REQUIREMENT: Return each line of the listing that has the word "moved" in it.

MATERIAL FOR THIS EXERCISE:

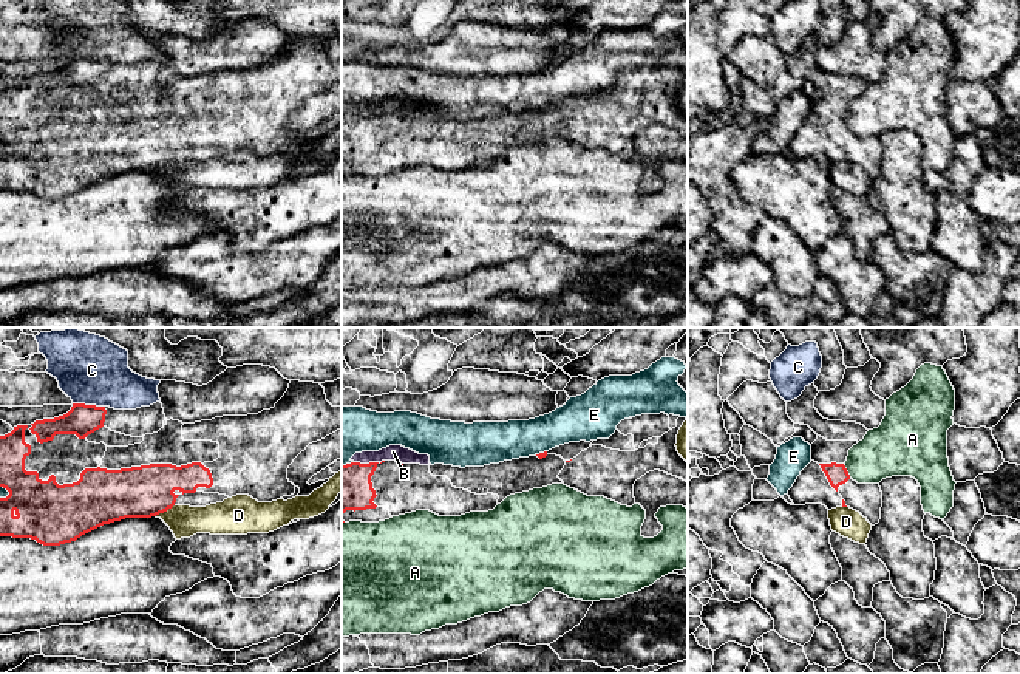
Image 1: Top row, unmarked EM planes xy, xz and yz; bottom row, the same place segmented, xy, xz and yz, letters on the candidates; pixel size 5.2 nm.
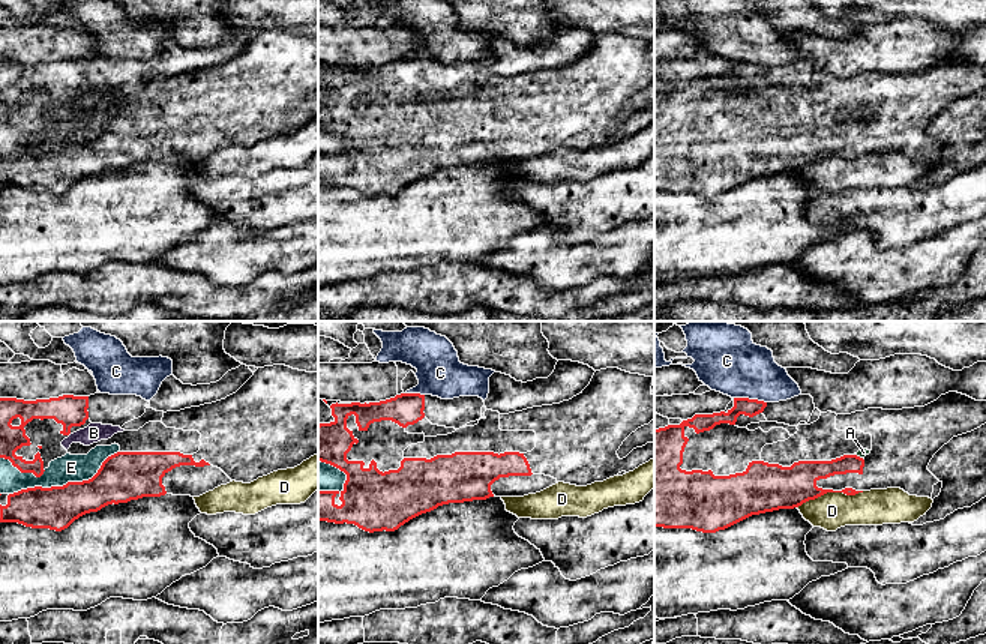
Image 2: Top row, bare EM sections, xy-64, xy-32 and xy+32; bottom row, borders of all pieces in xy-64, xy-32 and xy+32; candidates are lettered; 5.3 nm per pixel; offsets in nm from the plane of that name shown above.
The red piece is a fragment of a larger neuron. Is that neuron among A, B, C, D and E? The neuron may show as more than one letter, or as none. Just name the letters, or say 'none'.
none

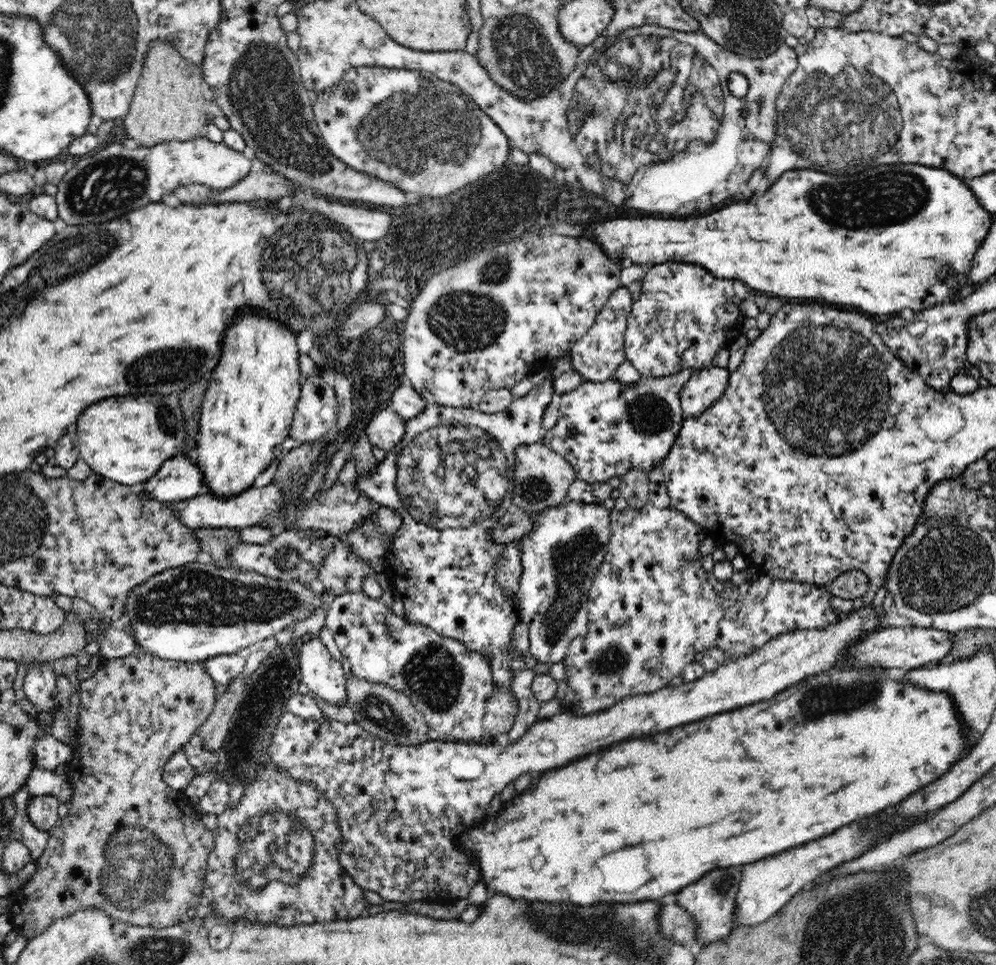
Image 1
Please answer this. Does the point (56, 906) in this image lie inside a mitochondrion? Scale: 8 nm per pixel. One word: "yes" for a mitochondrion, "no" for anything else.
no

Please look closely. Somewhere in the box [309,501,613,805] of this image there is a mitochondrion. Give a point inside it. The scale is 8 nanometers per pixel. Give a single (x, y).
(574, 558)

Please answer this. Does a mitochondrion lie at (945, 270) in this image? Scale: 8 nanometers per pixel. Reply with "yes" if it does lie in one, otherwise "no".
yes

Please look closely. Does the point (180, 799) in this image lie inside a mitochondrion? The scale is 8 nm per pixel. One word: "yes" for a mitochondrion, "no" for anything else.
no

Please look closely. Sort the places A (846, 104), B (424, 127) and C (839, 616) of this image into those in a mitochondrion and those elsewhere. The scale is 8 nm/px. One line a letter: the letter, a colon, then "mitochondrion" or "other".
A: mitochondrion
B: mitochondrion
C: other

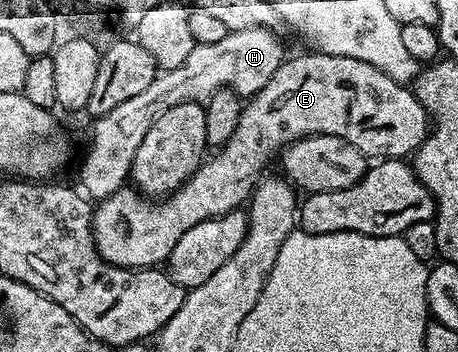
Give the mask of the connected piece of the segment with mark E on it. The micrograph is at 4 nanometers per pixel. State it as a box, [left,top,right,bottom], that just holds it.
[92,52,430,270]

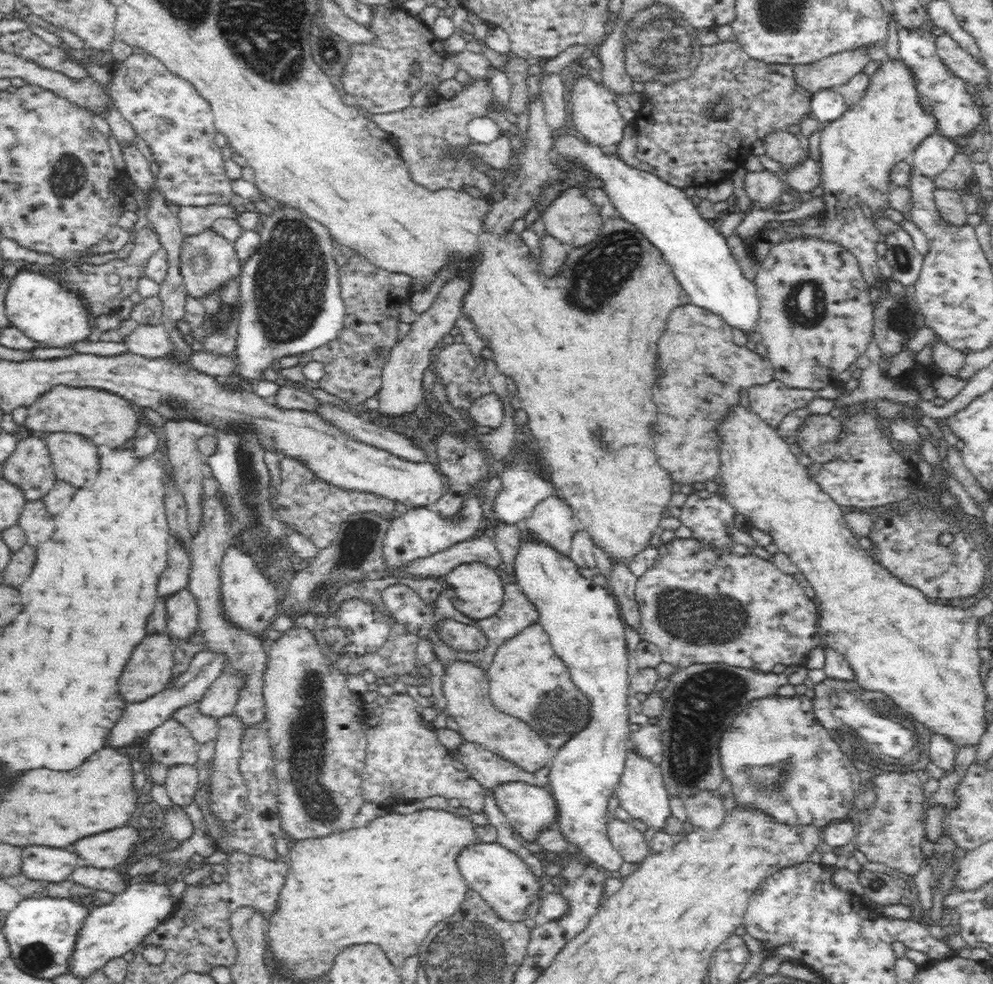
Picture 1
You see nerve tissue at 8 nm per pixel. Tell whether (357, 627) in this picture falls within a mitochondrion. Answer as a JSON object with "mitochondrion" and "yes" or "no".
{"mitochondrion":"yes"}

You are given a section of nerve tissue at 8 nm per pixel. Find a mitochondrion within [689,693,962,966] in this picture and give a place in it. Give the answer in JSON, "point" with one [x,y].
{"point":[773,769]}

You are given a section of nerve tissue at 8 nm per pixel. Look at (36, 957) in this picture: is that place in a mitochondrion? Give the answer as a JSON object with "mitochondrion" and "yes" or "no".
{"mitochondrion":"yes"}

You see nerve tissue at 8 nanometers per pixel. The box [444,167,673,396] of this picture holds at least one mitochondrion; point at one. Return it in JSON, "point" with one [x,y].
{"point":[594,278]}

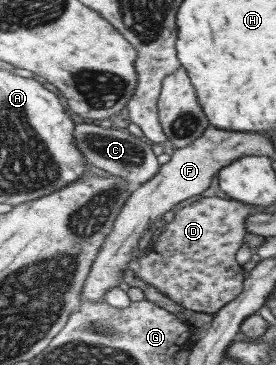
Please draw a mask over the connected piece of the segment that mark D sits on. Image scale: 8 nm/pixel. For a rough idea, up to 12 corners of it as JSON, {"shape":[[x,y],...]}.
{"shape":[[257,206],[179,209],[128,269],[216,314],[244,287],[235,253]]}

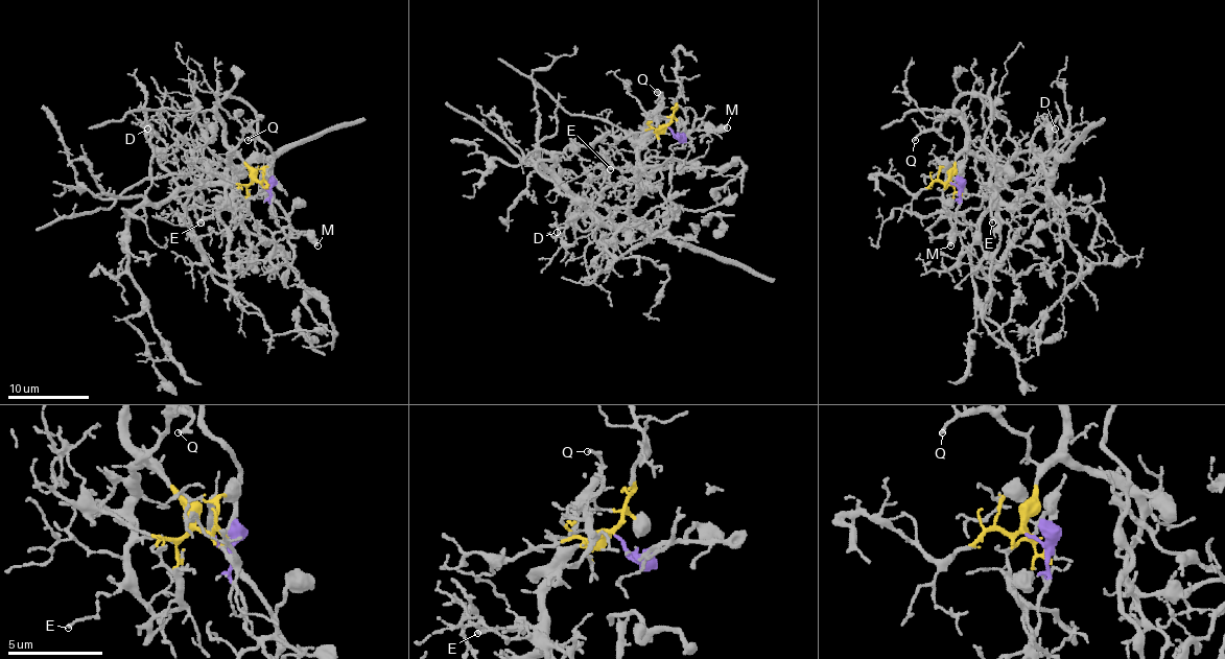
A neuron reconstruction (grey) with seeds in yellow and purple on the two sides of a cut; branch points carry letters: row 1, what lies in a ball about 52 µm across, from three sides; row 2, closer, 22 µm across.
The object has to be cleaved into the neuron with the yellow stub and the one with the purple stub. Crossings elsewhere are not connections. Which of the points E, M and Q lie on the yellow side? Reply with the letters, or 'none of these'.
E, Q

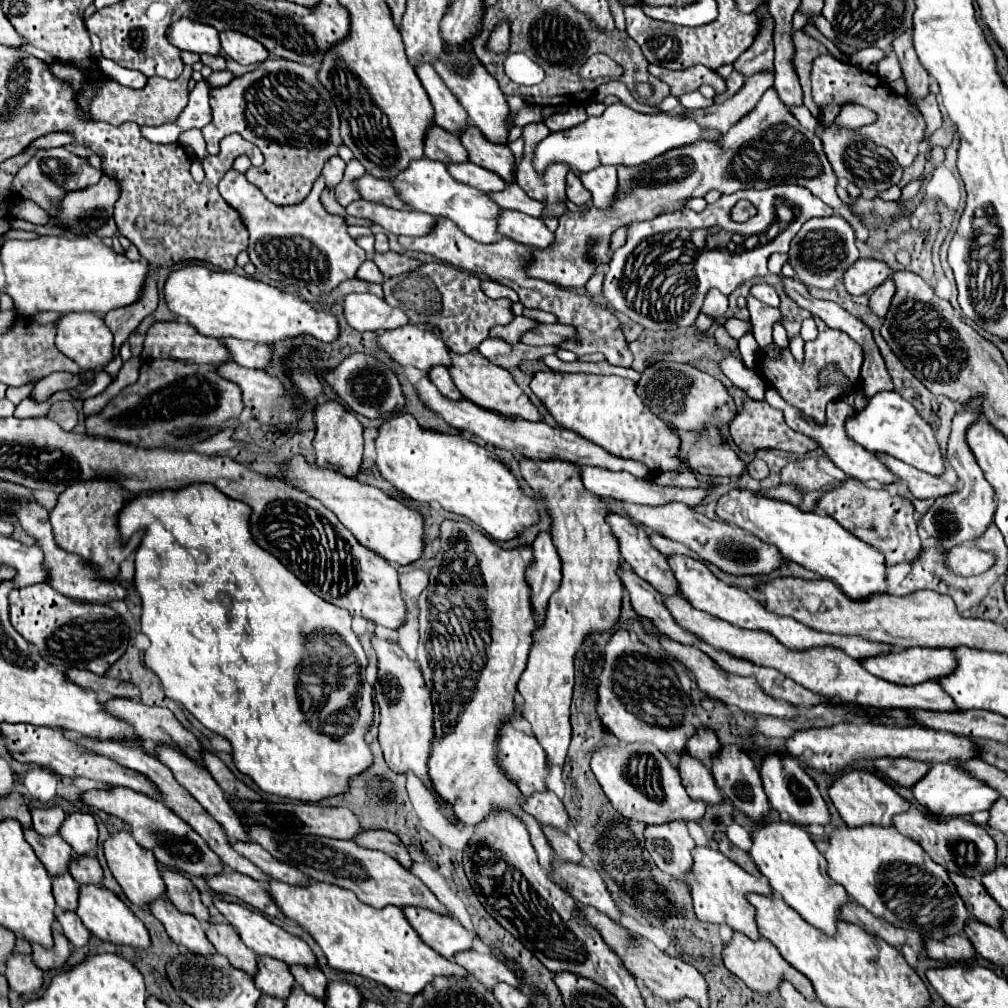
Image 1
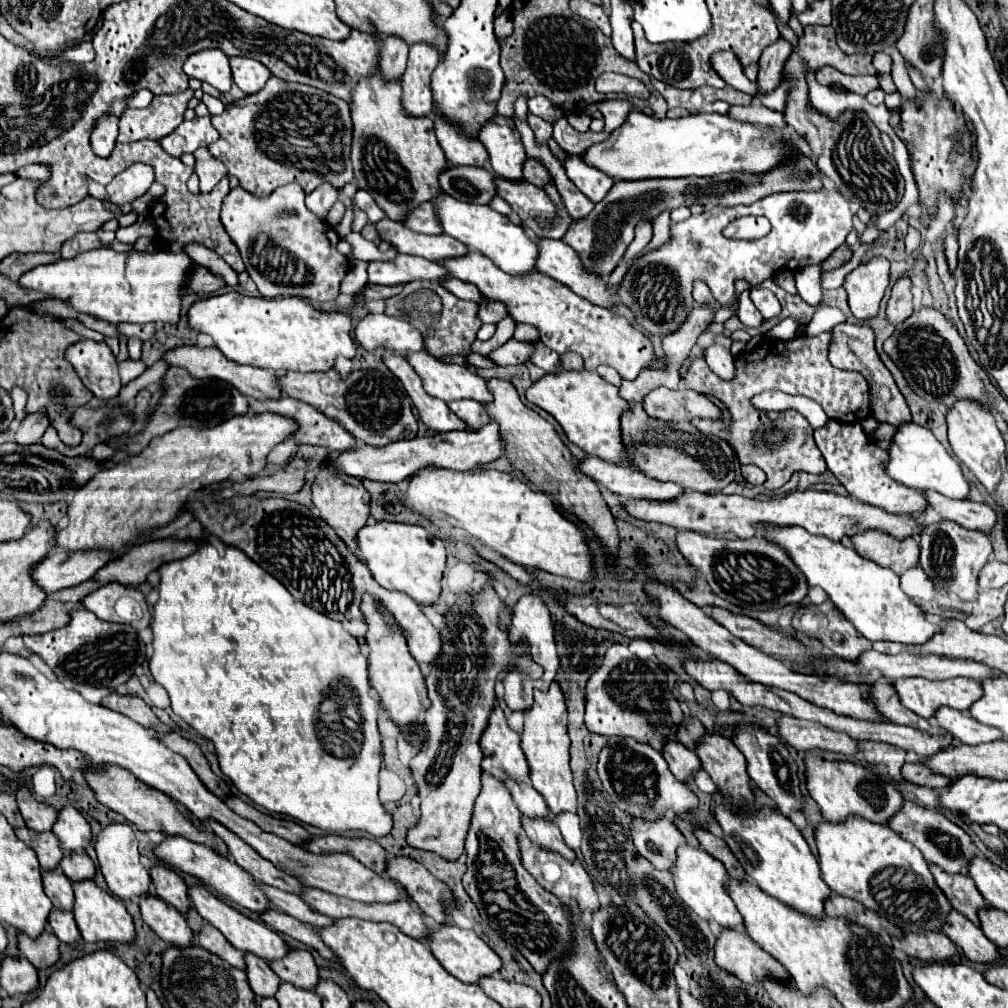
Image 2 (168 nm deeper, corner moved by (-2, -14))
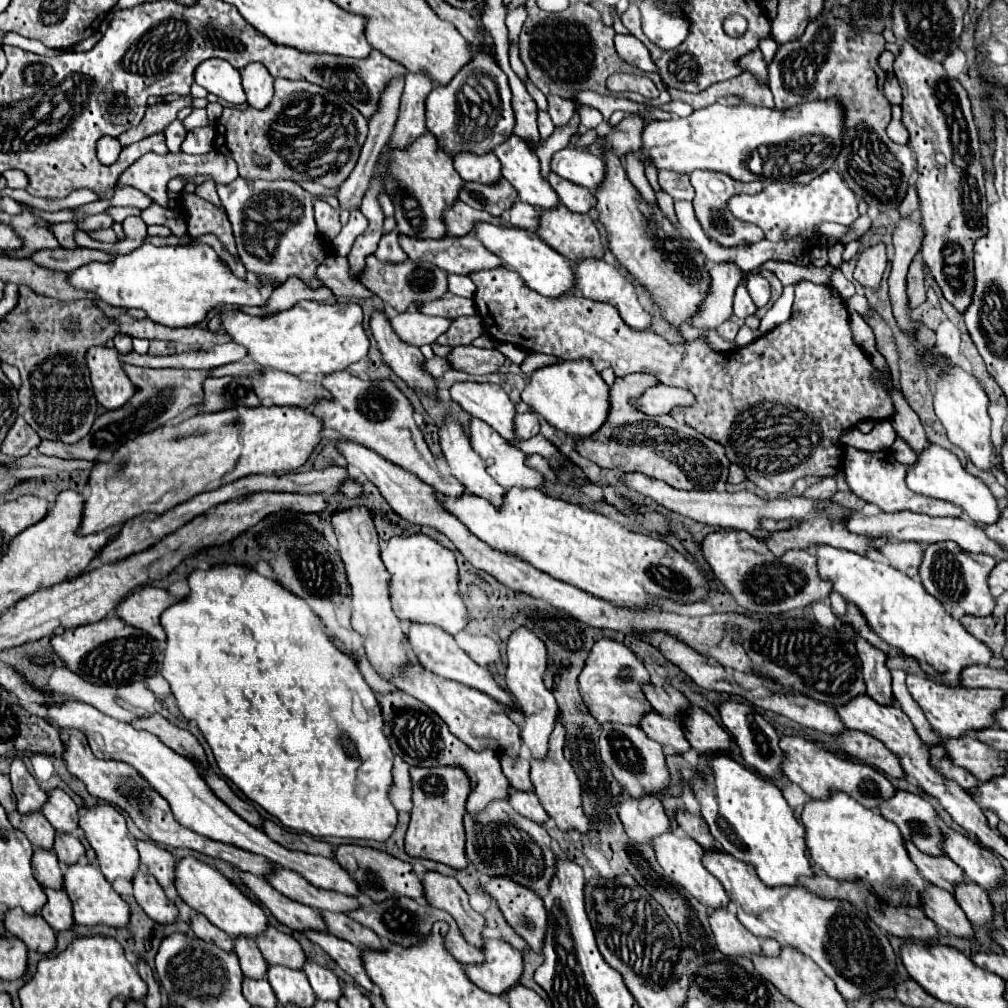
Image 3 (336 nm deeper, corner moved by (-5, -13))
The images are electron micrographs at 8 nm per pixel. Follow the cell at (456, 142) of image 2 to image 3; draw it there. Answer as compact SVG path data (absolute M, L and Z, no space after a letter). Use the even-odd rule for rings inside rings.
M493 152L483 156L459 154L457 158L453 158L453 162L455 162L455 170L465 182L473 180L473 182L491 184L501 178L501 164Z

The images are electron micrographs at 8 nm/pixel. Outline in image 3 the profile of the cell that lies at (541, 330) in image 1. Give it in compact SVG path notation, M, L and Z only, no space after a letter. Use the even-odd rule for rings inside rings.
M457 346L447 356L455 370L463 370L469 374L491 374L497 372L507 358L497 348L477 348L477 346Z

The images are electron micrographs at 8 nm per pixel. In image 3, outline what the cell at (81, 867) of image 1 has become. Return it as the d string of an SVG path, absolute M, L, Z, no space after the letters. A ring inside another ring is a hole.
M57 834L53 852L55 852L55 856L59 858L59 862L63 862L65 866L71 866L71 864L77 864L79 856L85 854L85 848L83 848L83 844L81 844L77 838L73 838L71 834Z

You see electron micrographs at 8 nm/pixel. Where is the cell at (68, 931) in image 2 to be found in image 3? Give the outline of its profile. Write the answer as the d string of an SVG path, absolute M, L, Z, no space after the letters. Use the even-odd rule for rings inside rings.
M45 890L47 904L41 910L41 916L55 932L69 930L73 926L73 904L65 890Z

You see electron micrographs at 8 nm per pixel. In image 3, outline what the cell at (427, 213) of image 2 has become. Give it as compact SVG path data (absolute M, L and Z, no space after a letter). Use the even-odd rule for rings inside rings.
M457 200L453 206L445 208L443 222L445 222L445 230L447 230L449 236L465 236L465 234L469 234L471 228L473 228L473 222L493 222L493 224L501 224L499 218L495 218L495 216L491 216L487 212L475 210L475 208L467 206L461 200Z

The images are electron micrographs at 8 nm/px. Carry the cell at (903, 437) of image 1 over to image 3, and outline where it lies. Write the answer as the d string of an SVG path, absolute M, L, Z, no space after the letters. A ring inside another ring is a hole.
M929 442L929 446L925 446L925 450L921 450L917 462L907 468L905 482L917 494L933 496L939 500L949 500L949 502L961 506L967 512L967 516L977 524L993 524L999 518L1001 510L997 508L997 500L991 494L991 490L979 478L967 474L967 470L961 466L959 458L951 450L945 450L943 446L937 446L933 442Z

ANSWER SECTION:
Image 2 (168 nm deeper, corner moved by (-2, -14))
Image 3 (336 nm deeper, corner moved by (-5, -13))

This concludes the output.